§ Task brief
Could you print, character for character, the lines in the items below that run from the line containing "INTEGRACIÓN ICT ENGINE v5.0" through the line containing "## 🎯 VISIÓN EJECUTIVA", with both of those lines included?

§ Entries provided
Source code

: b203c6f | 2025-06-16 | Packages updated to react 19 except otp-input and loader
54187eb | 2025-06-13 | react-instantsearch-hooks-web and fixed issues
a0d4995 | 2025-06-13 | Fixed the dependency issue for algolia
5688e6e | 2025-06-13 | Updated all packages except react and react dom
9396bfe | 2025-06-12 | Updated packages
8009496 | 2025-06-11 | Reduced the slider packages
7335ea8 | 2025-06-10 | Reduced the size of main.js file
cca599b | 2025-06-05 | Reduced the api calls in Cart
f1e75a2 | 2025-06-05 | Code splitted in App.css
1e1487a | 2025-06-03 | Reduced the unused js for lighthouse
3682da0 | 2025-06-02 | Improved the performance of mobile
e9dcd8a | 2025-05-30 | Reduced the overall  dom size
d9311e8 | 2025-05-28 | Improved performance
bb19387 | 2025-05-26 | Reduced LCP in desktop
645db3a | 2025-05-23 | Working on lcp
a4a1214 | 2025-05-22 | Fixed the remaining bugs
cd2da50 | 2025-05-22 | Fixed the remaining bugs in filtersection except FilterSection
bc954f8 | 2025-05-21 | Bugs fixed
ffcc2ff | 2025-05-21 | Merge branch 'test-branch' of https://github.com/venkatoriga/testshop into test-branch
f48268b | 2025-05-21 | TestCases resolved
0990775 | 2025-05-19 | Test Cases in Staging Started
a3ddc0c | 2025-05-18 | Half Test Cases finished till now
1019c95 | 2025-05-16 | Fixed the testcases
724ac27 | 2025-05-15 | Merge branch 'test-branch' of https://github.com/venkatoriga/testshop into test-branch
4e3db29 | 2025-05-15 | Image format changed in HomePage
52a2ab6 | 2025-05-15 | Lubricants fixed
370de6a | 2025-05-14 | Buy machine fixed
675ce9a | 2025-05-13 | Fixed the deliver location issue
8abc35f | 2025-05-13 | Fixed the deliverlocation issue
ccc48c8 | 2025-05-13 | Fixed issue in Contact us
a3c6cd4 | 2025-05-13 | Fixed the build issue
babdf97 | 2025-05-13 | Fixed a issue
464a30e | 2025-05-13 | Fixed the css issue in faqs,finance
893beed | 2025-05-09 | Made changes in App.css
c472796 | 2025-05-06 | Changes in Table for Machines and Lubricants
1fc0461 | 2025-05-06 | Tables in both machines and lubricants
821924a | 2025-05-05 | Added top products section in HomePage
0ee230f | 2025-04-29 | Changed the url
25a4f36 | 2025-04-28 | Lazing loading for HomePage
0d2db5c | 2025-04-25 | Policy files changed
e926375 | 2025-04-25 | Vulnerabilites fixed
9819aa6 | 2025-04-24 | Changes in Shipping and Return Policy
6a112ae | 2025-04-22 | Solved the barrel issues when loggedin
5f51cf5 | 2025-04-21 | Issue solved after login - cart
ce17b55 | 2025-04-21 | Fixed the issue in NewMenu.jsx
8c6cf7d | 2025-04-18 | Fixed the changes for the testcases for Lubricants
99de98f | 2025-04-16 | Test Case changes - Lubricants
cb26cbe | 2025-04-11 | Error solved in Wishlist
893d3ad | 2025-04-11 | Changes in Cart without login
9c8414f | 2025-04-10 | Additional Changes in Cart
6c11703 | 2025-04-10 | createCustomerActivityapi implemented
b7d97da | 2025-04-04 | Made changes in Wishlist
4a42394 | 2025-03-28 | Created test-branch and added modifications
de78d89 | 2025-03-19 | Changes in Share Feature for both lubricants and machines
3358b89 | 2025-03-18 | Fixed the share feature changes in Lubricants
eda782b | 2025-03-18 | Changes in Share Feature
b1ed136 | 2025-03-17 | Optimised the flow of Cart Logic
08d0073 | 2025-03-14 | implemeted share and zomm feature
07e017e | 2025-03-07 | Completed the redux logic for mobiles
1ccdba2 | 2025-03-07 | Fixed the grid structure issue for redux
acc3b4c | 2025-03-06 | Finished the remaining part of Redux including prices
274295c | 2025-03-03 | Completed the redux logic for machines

* * *

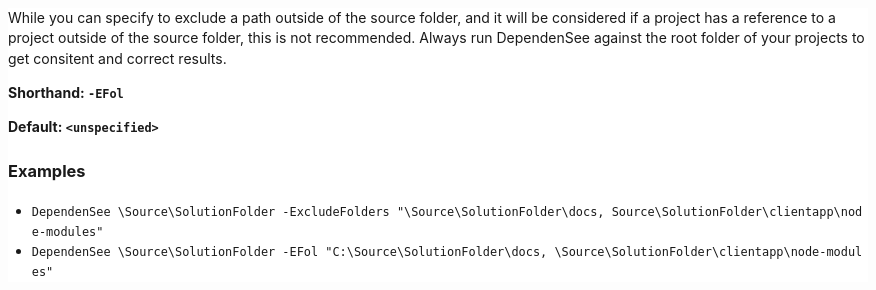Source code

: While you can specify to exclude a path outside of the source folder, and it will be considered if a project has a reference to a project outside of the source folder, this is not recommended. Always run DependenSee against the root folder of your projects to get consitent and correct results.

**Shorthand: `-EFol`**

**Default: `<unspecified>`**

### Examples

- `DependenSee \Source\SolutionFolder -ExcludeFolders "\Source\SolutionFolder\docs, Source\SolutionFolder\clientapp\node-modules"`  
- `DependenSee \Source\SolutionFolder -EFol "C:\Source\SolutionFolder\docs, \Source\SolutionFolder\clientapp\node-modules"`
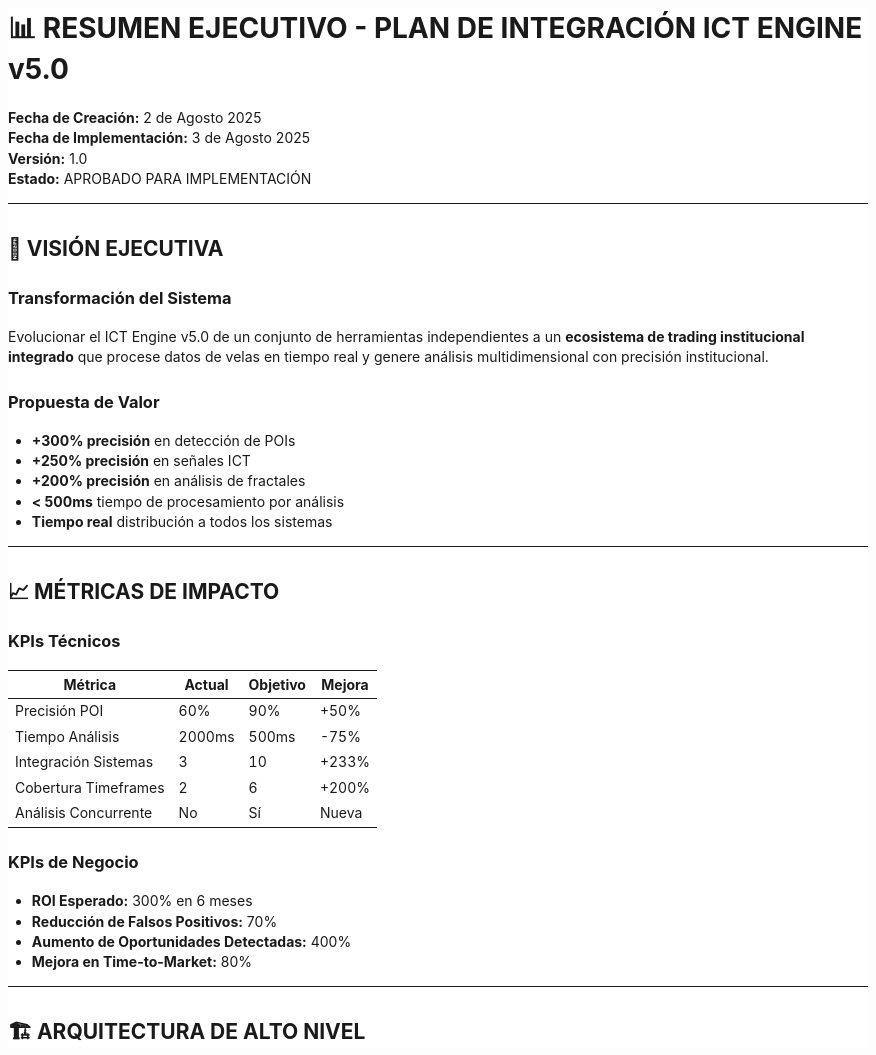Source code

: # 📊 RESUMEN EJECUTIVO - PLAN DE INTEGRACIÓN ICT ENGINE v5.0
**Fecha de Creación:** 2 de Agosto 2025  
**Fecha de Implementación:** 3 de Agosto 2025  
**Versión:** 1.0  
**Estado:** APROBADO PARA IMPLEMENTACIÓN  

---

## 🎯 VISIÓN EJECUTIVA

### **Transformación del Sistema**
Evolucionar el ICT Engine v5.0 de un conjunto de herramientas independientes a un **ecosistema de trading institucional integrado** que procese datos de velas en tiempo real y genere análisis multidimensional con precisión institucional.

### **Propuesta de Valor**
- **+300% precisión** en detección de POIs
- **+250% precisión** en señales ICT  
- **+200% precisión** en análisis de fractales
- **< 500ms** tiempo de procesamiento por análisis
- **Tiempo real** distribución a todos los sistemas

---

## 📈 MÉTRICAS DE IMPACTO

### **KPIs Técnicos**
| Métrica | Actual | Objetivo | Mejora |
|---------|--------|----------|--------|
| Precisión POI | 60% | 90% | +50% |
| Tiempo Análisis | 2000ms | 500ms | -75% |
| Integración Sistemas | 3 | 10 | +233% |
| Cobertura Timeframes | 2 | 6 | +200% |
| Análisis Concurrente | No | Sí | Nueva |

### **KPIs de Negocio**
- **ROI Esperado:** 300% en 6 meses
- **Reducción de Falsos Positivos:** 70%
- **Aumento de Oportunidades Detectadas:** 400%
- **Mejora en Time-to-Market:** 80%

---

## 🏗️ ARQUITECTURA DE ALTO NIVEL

==

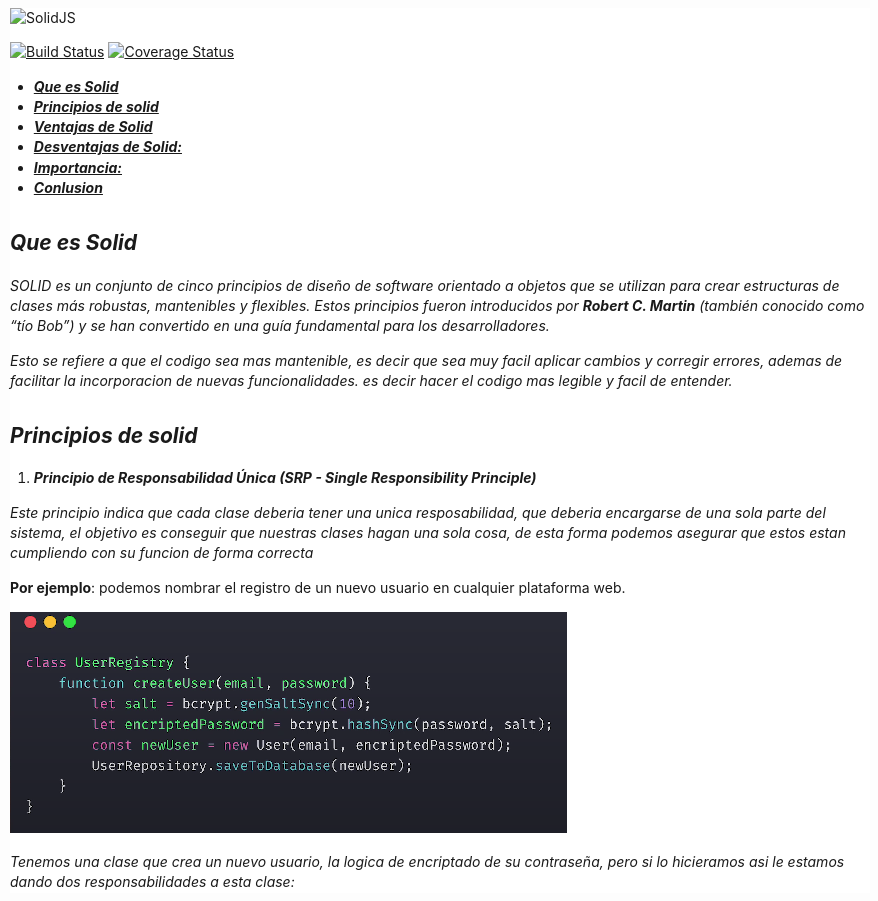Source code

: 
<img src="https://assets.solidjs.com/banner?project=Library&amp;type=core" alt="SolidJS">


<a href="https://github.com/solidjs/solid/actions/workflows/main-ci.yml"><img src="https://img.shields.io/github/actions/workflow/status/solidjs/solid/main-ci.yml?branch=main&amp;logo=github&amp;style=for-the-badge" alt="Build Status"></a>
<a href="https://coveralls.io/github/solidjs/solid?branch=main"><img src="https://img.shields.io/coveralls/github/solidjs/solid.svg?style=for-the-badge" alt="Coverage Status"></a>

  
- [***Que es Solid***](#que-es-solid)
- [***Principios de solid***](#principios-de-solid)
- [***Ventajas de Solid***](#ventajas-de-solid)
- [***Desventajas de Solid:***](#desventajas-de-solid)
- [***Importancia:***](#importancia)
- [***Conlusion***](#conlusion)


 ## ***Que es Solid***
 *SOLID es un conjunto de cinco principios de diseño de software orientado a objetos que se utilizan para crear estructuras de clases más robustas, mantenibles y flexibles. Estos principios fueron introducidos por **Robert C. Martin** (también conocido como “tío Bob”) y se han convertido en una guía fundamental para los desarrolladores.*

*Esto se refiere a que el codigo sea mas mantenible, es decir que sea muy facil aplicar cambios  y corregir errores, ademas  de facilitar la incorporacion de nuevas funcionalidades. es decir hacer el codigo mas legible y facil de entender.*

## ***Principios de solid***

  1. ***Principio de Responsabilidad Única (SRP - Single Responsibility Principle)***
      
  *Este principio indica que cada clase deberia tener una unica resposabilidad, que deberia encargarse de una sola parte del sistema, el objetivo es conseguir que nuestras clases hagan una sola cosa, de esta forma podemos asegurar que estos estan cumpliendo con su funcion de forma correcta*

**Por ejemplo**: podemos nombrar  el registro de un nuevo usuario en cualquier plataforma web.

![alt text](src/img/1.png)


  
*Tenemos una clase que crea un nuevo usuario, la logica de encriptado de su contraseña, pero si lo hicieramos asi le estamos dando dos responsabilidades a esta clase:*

§ Task response
: # 📊 RESUMEN EJECUTIVO - PLAN DE INTEGRACIÓN ICT ENGINE v5.0
**Fecha de Creación:** 2 de Agosto 2025  
**Fecha de Implementación:** 3 de Agosto 2025  
**Versión:** 1.0  
**Estado:** APROBADO PARA IMPLEMENTACIÓN  

---

## 🎯 VISIÓN EJECUTIVA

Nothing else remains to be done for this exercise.